»»

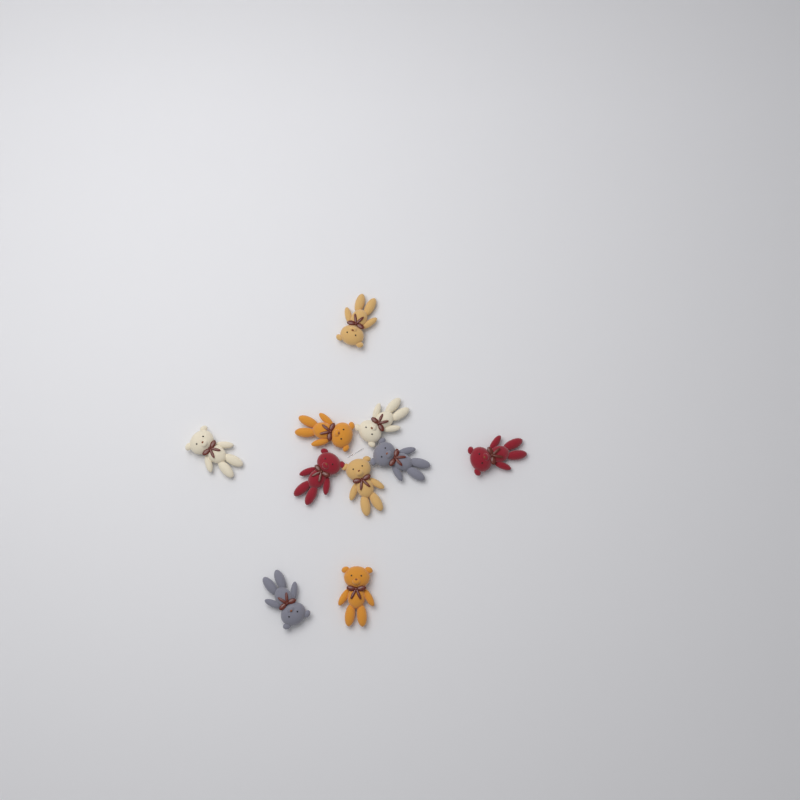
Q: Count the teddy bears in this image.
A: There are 10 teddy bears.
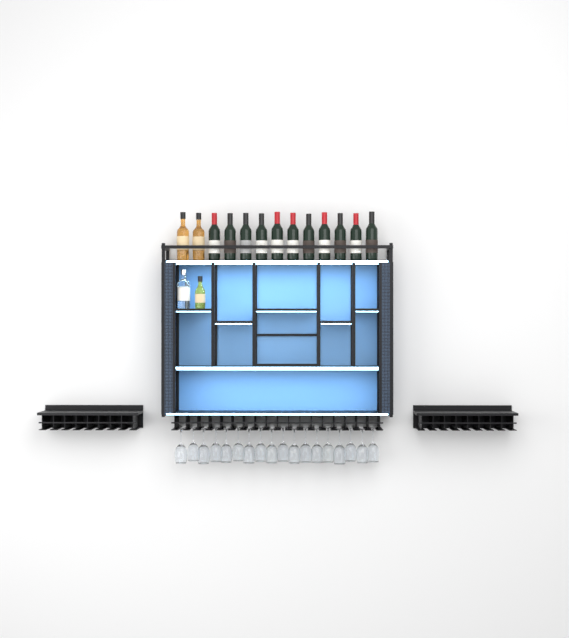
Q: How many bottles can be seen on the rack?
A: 15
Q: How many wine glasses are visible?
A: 18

««

Exercise objective: Reproduce the listing above line for line, omitting the pictures.

The completed task:
Q: Count the teddy bears in this image.
A: There are 10 teddy bears.
Q: How many bottles can be seen on the rack?
A: 15
Q: How many wine glasses are visible?
A: 18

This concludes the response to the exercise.